If you work on a construction site, it’s important to be aware of work safety and OSHA regulations.
This article will cover five hazards you should be on the lookout for on construction sites.
1) Fall Hazards on a Construction Site
Falls are the primary cause of fatal accidents in the construction services industry. Platform holes and unguarded edges are common hazards that should be identified before a job begins.
Per OSHA standards, general fall protection is required at six feet. At ten feet, scaffolds are needed. For heights of 15 to 30 feet, steel frames need to be erected.
In the event workers are working at heights off the ground higher than 30 feet, the site manager needs to ensure a guardrail system, covers, or a personal fall arrest system is in place.

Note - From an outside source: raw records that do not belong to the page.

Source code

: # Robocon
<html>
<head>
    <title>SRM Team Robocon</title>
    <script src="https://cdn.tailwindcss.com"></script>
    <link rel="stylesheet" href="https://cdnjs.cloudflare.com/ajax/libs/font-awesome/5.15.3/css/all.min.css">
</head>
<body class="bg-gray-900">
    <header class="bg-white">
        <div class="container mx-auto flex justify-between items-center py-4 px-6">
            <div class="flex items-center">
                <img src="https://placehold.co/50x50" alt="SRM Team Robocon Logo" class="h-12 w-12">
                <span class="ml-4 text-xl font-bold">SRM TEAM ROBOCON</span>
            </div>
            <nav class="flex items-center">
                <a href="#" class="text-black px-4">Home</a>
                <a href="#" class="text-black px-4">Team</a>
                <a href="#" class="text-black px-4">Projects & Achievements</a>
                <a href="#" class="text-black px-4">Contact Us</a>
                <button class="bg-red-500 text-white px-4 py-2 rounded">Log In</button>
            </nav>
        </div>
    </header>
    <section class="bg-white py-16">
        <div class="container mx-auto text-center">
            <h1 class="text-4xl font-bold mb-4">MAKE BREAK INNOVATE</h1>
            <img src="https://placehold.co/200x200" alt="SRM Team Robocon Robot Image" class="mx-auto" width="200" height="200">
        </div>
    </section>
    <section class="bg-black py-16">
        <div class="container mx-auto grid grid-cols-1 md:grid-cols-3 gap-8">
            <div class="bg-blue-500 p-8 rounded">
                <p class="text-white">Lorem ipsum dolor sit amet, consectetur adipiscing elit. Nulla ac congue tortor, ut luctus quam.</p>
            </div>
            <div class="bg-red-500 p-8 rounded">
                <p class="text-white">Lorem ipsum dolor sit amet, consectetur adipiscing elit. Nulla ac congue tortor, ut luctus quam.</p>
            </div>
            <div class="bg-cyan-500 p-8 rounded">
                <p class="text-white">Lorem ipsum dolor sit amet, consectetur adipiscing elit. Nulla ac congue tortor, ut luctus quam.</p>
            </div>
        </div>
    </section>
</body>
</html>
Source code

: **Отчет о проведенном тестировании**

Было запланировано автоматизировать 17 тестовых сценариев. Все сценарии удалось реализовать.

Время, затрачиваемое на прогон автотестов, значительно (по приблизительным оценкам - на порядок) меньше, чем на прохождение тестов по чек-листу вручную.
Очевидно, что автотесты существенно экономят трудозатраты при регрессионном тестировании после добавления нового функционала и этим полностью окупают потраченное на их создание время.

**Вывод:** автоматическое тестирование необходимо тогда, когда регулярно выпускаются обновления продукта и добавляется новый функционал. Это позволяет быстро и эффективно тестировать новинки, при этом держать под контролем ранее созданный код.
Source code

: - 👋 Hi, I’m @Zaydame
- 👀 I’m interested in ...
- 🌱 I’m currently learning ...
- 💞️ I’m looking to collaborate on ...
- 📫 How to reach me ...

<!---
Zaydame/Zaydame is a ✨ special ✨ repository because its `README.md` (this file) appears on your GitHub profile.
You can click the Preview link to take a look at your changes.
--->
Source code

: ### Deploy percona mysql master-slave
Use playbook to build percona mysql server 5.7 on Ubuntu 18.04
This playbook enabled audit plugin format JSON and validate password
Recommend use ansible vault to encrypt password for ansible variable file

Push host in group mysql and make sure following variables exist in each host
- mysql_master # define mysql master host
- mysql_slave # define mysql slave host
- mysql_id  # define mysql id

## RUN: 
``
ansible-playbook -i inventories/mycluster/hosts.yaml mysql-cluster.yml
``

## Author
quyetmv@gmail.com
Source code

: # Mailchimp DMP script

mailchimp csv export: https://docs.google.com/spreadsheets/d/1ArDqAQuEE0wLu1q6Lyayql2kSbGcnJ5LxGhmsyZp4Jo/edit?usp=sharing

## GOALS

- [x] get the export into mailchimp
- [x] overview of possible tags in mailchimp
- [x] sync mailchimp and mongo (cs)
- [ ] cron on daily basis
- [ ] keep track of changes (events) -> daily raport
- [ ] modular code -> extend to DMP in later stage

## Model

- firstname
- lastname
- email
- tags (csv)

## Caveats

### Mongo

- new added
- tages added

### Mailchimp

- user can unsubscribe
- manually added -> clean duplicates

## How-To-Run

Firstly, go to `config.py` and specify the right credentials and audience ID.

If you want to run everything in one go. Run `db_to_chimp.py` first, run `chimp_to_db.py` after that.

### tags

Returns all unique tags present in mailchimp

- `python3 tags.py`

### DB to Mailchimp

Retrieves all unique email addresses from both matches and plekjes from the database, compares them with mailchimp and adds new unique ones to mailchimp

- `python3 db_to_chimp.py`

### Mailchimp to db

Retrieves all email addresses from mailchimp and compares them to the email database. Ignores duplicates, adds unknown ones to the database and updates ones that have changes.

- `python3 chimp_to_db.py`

2) Dangerous of Defective Equipment
Construction workers use a variety of tools, equipment, and heavy machinery to complete a job. One of the most potentially dangerous pieces of equipment is cranes.
OSHA requires all new cranes or cranes that have had repairs be tested to confirms the load rating. If a crane fails its test, it should be taken out of commission. Load testing services make it easy to determine if cranes are in working order.
3) Electrocution Risks
After falls, electrocutions are the second most common cause of fatal construction accidents. To prevent electrocution, OSHA has regulatory standards for safety training and electrical work.
If you’re working on live electrical work on a job site, make sure all utilities are located before you start. Remember to maintain a safe distance from any power lines and always use ground-fault surge protectors. Also, be aware of electrical hazards when working with or on ladders or scaffolding.
4) Crowded Work Areas
Heavy machinery draws crowds. When work needs to be done that involves a large piece of equipment that only one person can operate, there may be downtime for others. Crowding, however, increasing the risk of injury.
When someone is operating equipment, workers on the ground should remain far away from the operating area. The person operating the equipment should be aware of where others are around them and use their horn to signal backing up, moving, etc.
5) Safety Violations
Construction site managers and workers need to follow safety protocols. In the event you are working on a site and believe federal guidelines or safety protocols have been violated, you have the right to file a report.
Common OSHA violations revolve around improper communication, respiratory hazards, improperly grounded electric systems, and poor fall protection.
Learn More About Workplace Safety
Now that you know who to stay safe on a construction site, you’ll be better prepared if something goes wrong.